Her mother, on the other hand, is just gone. Lost inside that tangled mess the
doctor still insist is a brain.
She sighs, downing the drink and pouring another. Her throat is burning, but
she ignores it. The flashing lightly on her answering machine catches her eye
and her finger hovers over the play button for a long moment. It could be
Linwood. His final testament on her answering machine.
It could be Gavin, ranting, filled with death threats.
Or, it could be ...
She presses the button and his voice fills the room.
"I have that volume you've been looking for. Most of it is still in the
original Romanian text, so it's not exactly easy to read." He pauses.
"I'll bring it over for you tonight."
And right on time, there is a knock at her door. She smirks, puts down the
drink and walks down the hall. He has impeccable timing, always showing up just
as she's thinking about him.
She unlocks the door and leans against the frame, studying him. Maybe her mother
was right. Maybe it's best that she's always ready for a visitor.

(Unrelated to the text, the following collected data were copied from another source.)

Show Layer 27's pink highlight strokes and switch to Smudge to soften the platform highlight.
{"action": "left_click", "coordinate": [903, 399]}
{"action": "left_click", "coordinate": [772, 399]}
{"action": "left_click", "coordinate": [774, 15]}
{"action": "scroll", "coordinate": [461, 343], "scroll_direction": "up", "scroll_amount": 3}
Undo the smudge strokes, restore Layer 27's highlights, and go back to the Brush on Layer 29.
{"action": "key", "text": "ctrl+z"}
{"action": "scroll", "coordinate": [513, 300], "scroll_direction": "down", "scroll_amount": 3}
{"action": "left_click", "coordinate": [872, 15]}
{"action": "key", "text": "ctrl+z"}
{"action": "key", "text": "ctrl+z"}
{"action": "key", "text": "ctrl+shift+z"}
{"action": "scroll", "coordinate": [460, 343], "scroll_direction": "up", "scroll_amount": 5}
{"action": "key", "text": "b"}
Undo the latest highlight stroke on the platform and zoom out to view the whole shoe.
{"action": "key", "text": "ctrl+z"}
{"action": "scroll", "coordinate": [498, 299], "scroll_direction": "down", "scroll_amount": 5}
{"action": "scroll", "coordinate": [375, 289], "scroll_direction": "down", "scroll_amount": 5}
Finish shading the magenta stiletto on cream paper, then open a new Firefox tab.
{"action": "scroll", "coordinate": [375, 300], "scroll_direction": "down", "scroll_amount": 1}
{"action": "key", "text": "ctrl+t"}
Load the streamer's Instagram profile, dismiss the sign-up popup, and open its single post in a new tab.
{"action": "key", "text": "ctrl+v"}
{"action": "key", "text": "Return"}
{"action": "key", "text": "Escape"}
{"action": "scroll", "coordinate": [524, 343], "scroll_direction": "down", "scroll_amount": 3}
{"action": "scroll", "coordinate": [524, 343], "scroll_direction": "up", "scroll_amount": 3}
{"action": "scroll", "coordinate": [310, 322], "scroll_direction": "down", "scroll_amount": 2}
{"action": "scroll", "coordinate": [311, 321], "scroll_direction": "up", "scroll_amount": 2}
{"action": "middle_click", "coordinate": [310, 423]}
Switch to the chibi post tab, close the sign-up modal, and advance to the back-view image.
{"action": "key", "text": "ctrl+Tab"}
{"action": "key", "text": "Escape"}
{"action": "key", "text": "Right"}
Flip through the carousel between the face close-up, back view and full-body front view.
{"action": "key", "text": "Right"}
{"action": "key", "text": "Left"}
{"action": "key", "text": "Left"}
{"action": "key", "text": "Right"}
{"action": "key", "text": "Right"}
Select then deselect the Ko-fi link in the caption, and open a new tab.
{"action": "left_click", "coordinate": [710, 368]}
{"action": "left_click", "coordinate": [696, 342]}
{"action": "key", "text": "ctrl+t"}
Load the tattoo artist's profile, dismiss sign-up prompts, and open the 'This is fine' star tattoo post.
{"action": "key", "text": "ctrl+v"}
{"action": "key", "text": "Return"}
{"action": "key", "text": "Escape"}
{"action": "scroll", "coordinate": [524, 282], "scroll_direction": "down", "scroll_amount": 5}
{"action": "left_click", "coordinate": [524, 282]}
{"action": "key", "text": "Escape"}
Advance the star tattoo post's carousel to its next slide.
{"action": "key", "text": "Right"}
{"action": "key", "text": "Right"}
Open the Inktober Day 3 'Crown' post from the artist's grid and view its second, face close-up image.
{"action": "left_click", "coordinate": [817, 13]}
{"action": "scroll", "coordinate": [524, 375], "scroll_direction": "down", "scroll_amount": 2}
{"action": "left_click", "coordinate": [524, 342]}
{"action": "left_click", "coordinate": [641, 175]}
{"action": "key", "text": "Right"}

"Did you get my message?" he asks.
She nods. "Just now."
He holds up the book. "Here it is."
She takes it from him. "Is that all?"
"No."
And he kisses her and the door slams shut behind them both. She knows her half
finished drink will be forgotten; poured down the drain the next morning. She
can't find it in herself to care. Nor can she find the energy to be worried
about the unlocked front door. Let Angel kick it down if he wants. Let Gavin
walk on in. It's easier to not care.
They both stumble over her discarded shoes as they make their way into the
bedroom.
"You should learn to pick up after yourself, Lilah,"
he tells her, as his mouth presses to her throat. "It's not like you to
leave things lying around. It's not neat."
She agrees with him, but the words are lost against his mouth and her shoes are
forgotten. She'll think about them the next morning, however, and be reminded
that they make her bedroom look like a home.